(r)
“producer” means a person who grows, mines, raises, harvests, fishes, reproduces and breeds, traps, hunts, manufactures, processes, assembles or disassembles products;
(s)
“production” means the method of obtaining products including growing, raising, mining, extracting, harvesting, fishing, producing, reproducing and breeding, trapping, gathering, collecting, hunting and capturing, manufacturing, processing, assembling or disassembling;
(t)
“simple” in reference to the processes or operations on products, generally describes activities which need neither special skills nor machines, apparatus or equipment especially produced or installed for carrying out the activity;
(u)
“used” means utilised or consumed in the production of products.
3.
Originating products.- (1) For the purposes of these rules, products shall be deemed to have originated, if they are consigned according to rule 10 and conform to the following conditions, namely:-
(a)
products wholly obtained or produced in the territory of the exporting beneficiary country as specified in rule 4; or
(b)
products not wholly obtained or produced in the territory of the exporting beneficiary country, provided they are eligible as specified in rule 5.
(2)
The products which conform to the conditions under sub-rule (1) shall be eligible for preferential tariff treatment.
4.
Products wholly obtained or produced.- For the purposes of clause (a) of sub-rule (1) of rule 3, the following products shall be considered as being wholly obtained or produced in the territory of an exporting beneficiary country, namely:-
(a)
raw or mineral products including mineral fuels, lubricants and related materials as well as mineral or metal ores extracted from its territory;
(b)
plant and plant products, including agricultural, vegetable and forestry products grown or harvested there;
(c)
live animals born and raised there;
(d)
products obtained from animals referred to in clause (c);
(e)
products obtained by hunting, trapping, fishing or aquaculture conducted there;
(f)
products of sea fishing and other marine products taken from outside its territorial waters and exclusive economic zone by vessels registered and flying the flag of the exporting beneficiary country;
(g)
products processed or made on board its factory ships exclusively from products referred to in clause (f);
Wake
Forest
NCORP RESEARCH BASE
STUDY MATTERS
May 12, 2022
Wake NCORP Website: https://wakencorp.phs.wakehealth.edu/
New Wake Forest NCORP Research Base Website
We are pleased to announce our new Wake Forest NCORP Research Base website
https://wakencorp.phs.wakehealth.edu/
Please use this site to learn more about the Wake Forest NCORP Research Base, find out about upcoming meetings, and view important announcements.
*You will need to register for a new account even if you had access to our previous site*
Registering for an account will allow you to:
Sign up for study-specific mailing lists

● ● ●

Prompt>
Each of the records shown above needs to be repeated exactly.

Task output>
(r)
“producer” means a person who grows, mines, raises, harvests, fishes, reproduces and breeds, traps, hunts, manufactures, processes, assembles or disassembles products;
(s)
“production” means the method of obtaining products including growing, raising, mining, extracting, harvesting, fishing, producing, reproducing and breeding, trapping, gathering, collecting, hunting and capturing, manufacturing, processing, assembling or disassembling;
(t)
“simple” in reference to the processes or operations on products, generally describes activities which need neither special skills nor machines, apparatus or equipment especially produced or installed for carrying out the activity;
(u)
“used” means utilised or consumed in the production of products.
3.
Originating products.- (1) For the purposes of these rules, products shall be deemed to have originated, if they are consigned according to rule 10 and conform to the following conditions, namely:-
(a)
products wholly obtained or produced in the territory of the exporting beneficiary country as specified in rule 4; or
(b)
products not wholly obtained or produced in the territory of the exporting beneficiary country, provided they are eligible as specified in rule 5.
(2)
The products which conform to the conditions under sub-rule (1) shall be eligible for preferential tariff treatment.
4.
Products wholly obtained or produced.- For the purposes of clause (a) of sub-rule (1) of rule 3, the following products shall be considered as being wholly obtained or produced in the territory of an exporting beneficiary country, namely:-
(a)
raw or mineral products including mineral fuels, lubricants and related materials as well as mineral or metal ores extracted from its territory;
(b)
plant and plant products, including agricultural, vegetable and forestry products grown or harvested there;
(c)
live animals born and raised there;
(d)
products obtained from animals referred to in clause (c);
(e)
products obtained by hunting, trapping, fishing or aquaculture conducted there;
(f)
products of sea fishing and other marine products taken from outside its territorial waters and exclusive economic zone by vessels registered and flying the flag of the exporting beneficiary country;
(g)
products processed or made on board its factory ships exclusively from products referred to in clause (f);
Wake
Forest
NCORP RESEARCH BASE
STUDY MATTERS
May 12, 2022
Wake NCORP Website: https://wakencorp.phs.wakehealth.edu/
New Wake Forest NCORP Research Base Website
We are pleased to announce our new Wake Forest NCORP Research Base website
https://wakencorp.phs.wakehealth.edu/
Please use this site to learn more about the Wake Forest NCORP Research Base, find out about upcoming meetings, and view important announcements.
*You will need to register for a new account even if you had access to our previous site*
Registering for an account will allow you to:
Sign up for study-specific mailing lists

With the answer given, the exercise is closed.